A Petrobras e o inusitado acordo com o CADE

 

Privatizar as refinarias e consequentemente diminuir a diversificação da Petrobras em um momento que a indústria mundial do petróleo consolida sua posição na petroquímica é, no mínimo, questionável.

Na última semana de junho de 2019, a Petrobras anunciou o início do processo de privatização das refinarias Abreu e Lima (Rnest), em Pernambuco, Landulpho Alves (Rlam), na Bahia, Presidente Getúlio Vargas (Repar), no Paraná, e Alberto Pasqualini (Refap), no Rio Grande do Sul. Em meados de julho de 2019, a empresa divulgou a fase não vinculante para venda dessas refinarias, que consiste na apresentação, aos potenciais compradores, de um memorando contendo informações mais detalhadas sobre os ativos e um cronograma do desinvestimento. Não custa lembrar que, na esteira dessa medida, a Petrobras já abriu mão de boa parte da sua participação da BR distribuidora.

Para além das medidas adotadas pela companhia, o Estado brasileiro também tem atuado em favor de reduzir o espaço de atuação da estatal, principalmente na área de abastecimento. Corroboram esta afirmação a resolução N° 9 do Conselho Nacional de Política Energética (CNPE), de 9 de maio de 2019, que estabelece as diretrizes para a promoção da livre concorrência na atividade de refino no país, e o recente e inusitado Termo de Compromisso assinado entre a Petrobras e o Conselho Administrativo de Defesa Econômica (Cade), em junho de 2019, que consolida a posição da Petrobras quanto às refinarias a serem privatizadas assim como define importantes parâmetros para as vendas.

Tanto a resolução do CNPE quanto o termo de compromisso assinado com o Cade direcionam o modelo a ser utilizado no processo de privatização das refinarias, com possibilidade concreta de destruição de valor para os acionistas. O CNPE, ao determinar que as refinarias devem ser vendidas em conjunto com a logística e o Cade, ao impor que nenhum comprador pode adquirir mais que uma refinaria. Entre a opção de vender as refinarias individualmente ou vender em grupo, a segunda opção garantiria um retorno bem maior à Petrobras.

Cabe destacar que este termo de compromisso do Cade teve por base um processo aberto pelo presidente do Conselho, em dezembro de 2018, para apurar suposto abuso de posição dominante no mercado nacional de refino de petróleo. Todavia, ao longo desse ano, várias instituições como o próprio Ineep e, inclusive o Cade junto com a ANP, divulgaram diversos estudados que os problemas do preço não estavam relacionados à forte presença da Petrobras no refino. Cabe aqui lembrar, inclusive, que a própria abertura do mercado da Petrobras aos importadores de derivados de petróleo, tornando o mercado interno mais sensível às mudanças na cotação internacional do barril do petróleo, foi um dos fatores responsável pela crise dos preços dos combustíveis no Brasil.

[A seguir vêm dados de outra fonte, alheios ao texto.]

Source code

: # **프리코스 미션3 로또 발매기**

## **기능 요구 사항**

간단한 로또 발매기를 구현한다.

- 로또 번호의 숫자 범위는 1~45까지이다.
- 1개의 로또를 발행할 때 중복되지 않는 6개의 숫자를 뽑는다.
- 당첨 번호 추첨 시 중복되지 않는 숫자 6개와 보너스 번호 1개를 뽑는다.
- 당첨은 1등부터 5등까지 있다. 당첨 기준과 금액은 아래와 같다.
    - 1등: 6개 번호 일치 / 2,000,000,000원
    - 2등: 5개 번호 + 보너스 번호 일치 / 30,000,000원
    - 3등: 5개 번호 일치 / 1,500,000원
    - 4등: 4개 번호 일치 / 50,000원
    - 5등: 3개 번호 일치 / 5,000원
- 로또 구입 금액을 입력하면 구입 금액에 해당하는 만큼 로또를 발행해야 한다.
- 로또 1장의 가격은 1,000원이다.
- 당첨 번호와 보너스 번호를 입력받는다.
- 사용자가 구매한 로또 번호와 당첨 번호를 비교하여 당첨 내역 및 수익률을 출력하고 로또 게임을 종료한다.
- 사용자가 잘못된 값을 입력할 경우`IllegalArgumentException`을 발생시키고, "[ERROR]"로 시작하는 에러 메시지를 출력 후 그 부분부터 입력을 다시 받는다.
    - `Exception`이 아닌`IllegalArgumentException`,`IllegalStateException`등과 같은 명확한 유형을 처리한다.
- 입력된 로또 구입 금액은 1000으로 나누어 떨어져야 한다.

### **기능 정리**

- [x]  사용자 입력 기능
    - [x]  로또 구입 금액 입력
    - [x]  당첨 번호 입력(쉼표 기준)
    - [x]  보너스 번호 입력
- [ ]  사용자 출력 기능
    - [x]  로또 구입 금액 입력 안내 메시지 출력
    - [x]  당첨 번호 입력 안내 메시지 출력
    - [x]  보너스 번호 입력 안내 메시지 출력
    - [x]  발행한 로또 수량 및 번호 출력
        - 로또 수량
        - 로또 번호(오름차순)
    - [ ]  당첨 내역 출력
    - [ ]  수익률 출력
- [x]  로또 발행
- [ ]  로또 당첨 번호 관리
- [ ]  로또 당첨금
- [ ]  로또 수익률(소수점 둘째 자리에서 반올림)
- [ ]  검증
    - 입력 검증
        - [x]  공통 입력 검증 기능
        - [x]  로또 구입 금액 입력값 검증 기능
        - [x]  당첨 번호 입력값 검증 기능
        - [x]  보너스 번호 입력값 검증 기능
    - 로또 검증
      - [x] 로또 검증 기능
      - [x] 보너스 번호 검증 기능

Algumas perguntas surgem sobre o termo de compromisso assinado: qual era a posição do jurídico da companhia sobre a possibilidade de a Petrobras perder esse processo no Cade? Qual a perda potencial da Petrobras pela proibição de venda das refinarias em conjunto? Esse termo de compromisso foi aprovado pelo Conselho de Administração da empresa? Se sim, qual foi o posicionamento dos representantes dos acionistas minoritários? Como a Petrobras já tinha tomado a decisão de privatizar as oito refinarias, anunciada em abril de 2019, por que ela assinou o termo de compromisso com o Cade, em junho de 2019?

Privatizar as refinarias e consequentemente diminuir a diversificação da Petrobras em um momento que a indústria mundial do petróleo consolida sua posição na petroquímica é, no mínimo, questionável. O refino não é um bom negócio para a Petrobras assim como é para as principais empresas integradas de petróleo no mundo? [1] Aqui cabe uma importante informação: das quase 130 unidades de refino transacionadas no mundo nos últimos 13 anos, menos de 20% pertenciam às empresas petrolíferas integradas como a Petrobras, e entre estas a grande maioria das vendas ocorreram em mercados periféricos. As petrolíferas integradas mantêm um forte portifólio de refino, inclusive como estratégia de integração com a indústria petroquímica.

Portanto, ao se manter essa estratégia, a Petrobras segue um caminho oposto daquilo que é praticado pelos principais players do setor de petróleo e gás no mundo.

[1] Na ExxonMobil, por exemplo, o Retorno sobre o Capital Empregado do refino foi quase quatro vezes superior ao realizado na produção de petróleo.

Por Henrique Jager, pesquisador do INEEP. Artigo publicado no Jornal GGN. Foto: Jornal GGN.